Impact of aging on Kim-1 expression. A: quantiative PCR analysis of Kim-1 gene expression; the β-actin normalized Kim-1 gene expression is presented relative to the gene expression in an arbitrary reference sample (Stratagene Rat Universal Reference RNA). The values represent means ± SD of relative gene expression of 4 animals per group. *Significant difference in 24-mo AL compared with young. **Significant difference in aged-AL compared with young and aged-CR. B: Western blot analysis of Kim-1 protein levels in kidney lysates. Full-length Kim-1 is seen at ~80 kDa, while fragments at 30 and 45 kDa are also seen; the bands at 50 kDa are nonspecific but demonstrate equal protein loading.

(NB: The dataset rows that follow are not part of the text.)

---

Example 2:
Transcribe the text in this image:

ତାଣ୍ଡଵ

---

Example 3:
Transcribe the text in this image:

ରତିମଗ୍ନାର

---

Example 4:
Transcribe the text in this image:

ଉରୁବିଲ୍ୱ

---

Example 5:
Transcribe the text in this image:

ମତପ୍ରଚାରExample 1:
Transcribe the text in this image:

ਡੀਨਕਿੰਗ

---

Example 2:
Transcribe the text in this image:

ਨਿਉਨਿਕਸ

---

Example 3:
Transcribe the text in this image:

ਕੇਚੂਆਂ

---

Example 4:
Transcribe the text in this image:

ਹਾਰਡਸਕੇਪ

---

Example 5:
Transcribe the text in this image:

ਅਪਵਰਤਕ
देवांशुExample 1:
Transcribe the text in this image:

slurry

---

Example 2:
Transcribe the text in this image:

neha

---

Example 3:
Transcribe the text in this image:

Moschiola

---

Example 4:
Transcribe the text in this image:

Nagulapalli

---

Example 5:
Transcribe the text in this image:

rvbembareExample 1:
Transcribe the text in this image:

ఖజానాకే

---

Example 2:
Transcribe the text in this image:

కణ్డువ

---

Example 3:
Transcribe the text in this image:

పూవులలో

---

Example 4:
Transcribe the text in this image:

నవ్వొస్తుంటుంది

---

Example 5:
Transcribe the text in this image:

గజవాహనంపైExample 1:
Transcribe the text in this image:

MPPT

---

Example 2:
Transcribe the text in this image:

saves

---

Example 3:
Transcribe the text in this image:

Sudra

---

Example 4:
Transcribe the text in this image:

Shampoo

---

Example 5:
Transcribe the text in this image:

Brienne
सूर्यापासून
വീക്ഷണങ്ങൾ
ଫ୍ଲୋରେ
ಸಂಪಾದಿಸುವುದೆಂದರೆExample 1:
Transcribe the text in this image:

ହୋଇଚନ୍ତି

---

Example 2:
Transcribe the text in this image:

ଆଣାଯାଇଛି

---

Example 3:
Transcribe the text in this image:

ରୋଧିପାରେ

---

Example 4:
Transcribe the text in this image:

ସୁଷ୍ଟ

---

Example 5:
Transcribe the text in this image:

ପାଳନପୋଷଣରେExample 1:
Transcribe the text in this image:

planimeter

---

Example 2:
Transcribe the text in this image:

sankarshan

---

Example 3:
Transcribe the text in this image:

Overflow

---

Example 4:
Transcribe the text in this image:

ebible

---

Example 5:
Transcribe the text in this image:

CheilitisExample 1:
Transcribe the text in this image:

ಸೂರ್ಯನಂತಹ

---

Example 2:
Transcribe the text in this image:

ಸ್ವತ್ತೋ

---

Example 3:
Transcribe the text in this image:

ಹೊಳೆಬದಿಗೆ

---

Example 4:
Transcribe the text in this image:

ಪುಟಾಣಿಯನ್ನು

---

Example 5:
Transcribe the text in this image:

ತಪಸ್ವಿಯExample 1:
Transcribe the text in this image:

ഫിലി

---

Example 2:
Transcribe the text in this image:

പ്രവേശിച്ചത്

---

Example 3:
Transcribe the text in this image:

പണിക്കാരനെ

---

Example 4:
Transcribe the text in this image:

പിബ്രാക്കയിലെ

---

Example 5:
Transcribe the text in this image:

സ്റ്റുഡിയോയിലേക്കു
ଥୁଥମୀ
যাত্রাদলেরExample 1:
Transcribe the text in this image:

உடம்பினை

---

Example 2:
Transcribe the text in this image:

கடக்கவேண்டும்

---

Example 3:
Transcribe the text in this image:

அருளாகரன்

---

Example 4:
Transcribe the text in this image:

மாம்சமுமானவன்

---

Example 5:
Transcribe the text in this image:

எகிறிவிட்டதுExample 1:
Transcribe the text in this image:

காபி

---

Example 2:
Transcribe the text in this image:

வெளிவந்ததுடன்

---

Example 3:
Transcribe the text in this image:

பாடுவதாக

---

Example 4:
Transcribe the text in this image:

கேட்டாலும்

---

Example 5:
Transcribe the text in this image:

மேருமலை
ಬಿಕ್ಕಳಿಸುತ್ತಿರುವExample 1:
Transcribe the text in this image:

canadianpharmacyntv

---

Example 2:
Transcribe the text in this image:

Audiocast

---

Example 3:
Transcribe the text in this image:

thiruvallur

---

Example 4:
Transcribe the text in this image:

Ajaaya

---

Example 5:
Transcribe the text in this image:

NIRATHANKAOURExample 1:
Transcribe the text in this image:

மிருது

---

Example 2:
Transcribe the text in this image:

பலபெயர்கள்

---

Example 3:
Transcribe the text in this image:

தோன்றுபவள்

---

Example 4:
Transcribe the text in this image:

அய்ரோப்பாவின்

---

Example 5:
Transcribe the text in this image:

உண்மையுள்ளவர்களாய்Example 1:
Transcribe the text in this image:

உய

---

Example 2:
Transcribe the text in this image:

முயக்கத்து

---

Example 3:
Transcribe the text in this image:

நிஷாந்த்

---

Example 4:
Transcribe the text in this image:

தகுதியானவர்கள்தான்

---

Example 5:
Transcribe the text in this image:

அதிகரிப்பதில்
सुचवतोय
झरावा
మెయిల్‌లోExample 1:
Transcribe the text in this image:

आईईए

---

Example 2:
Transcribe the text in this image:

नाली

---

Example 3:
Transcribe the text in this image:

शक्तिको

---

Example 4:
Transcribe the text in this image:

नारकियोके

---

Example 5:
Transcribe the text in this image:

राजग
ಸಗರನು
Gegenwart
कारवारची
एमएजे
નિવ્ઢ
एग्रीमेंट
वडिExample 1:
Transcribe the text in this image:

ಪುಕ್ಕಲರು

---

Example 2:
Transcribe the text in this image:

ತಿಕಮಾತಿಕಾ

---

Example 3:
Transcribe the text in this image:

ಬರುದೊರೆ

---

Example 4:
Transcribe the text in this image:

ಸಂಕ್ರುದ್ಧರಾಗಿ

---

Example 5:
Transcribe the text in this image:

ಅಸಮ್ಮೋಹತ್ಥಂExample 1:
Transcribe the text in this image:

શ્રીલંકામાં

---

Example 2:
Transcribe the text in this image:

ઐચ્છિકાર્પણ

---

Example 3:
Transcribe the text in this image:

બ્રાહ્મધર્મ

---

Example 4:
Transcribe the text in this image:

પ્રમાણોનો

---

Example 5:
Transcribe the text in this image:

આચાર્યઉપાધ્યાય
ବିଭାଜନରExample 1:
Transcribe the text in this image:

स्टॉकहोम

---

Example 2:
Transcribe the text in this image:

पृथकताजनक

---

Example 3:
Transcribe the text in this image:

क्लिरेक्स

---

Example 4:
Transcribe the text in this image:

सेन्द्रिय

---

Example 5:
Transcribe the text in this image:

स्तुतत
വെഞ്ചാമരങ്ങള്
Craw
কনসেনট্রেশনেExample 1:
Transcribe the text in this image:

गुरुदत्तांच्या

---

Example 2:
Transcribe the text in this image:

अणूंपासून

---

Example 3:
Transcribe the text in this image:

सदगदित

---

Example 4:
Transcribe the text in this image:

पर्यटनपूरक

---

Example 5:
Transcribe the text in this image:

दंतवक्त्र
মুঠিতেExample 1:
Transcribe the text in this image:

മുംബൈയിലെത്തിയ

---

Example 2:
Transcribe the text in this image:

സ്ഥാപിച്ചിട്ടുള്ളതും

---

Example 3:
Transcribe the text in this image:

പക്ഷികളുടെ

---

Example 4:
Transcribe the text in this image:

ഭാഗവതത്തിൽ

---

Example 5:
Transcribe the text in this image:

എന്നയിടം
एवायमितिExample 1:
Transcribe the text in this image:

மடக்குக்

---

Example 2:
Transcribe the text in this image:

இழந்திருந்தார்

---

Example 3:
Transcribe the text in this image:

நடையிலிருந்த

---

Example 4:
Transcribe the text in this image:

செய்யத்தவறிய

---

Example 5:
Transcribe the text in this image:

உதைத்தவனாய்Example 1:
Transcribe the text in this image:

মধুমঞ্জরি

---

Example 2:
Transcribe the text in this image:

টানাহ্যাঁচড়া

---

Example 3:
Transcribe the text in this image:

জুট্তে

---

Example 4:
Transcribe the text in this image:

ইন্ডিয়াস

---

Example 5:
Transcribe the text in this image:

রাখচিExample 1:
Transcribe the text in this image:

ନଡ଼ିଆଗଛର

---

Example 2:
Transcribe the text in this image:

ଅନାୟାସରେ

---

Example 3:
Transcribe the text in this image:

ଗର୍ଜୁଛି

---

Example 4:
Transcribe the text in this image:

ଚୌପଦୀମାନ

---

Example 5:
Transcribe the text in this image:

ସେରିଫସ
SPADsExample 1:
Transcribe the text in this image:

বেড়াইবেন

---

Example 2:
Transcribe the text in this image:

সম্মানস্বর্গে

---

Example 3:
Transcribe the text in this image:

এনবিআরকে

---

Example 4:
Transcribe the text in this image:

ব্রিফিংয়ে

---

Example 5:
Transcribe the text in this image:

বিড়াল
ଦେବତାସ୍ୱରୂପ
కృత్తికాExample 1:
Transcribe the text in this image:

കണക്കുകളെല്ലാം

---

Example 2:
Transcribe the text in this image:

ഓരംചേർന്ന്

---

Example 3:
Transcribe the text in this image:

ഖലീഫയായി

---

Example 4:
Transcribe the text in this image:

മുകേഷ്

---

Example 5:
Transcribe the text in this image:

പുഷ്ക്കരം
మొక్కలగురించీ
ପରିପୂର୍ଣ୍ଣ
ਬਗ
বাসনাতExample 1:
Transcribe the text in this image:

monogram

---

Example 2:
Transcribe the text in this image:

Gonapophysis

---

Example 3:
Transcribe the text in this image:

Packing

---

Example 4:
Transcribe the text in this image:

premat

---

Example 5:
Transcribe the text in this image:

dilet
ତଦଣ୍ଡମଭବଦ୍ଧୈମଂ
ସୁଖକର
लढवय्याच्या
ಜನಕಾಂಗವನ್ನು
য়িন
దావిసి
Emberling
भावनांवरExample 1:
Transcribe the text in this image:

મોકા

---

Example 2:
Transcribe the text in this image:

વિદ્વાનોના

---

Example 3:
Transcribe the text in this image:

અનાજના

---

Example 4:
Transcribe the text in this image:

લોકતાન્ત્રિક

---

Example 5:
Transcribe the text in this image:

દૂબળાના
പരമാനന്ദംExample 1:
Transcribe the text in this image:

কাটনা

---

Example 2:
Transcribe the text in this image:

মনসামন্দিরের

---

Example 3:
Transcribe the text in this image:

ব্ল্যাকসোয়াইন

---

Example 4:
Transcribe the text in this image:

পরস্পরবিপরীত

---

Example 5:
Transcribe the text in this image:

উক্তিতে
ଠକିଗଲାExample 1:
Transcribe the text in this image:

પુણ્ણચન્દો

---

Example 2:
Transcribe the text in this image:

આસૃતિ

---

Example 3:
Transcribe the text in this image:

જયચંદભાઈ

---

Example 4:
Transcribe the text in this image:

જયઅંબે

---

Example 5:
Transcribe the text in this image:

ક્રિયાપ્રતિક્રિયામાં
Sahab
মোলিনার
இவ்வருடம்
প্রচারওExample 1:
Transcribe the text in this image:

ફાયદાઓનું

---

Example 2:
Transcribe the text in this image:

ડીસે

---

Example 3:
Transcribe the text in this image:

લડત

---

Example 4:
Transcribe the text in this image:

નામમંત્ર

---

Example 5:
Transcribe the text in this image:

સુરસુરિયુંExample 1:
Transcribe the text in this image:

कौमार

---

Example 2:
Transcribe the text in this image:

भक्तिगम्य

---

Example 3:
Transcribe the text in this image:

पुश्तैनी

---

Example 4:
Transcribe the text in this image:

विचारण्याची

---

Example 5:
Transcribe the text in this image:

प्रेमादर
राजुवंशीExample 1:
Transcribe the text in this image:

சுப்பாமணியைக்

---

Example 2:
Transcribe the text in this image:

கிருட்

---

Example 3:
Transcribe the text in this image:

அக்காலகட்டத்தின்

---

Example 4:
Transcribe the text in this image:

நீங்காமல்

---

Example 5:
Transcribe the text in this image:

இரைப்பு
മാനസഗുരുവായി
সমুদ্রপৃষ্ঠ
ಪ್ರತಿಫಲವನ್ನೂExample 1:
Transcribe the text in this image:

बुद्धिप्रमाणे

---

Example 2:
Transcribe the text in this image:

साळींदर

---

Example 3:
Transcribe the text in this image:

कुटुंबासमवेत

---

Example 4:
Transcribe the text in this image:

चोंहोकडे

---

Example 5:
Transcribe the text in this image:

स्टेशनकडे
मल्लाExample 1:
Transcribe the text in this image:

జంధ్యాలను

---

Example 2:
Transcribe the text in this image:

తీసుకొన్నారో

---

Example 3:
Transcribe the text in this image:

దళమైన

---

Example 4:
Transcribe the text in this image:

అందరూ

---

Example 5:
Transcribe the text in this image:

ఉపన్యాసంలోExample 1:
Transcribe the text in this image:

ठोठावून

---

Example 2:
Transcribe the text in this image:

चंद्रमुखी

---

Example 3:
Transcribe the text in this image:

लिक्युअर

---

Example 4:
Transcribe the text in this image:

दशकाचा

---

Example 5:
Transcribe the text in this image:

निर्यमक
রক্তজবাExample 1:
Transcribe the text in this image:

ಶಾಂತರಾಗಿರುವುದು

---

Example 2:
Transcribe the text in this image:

C: paraffin-embedded sections were processed for immunohistochemical localization of Kim-1 with a commercially available system (Zymed); similar results were seen in duplicate experiments. D: Kim-1 levels in rat urine as assessed by ELISA. Each data point represents means ± SD of 4 animals per group. **Significant difference in 24-mo AL compared with young and 24-mo CR.

Fig. 6

Impact of aging on MMP-7 expression. A: MMP-7 gene expression was assessed using quantitative PCR; the β-actin-normalized MMP-7 gene expression is presented relative to the gene expression in an arbitrary reference sample (Stratagene Rat Universal Reference RNA). The values represent means ± SD of relative gene expression of 4 animals per group. *Significant difference in 24-mo AL compared with young. **Significant difference in aged-AL compared with young and aged-CR. B: Western blot analysis of MMP-7 protein levels in kidney lysates. Full-length MMP-7 is seen at ~27 kDa; membranes were stripped and reprobed with an antibody against β-actin to demonstrate equal loading. C: paraffin-embedded sections were processed for immunohistochemical localization of MMP-7 with a commercially available system; similar results were seen in duplicate experiments.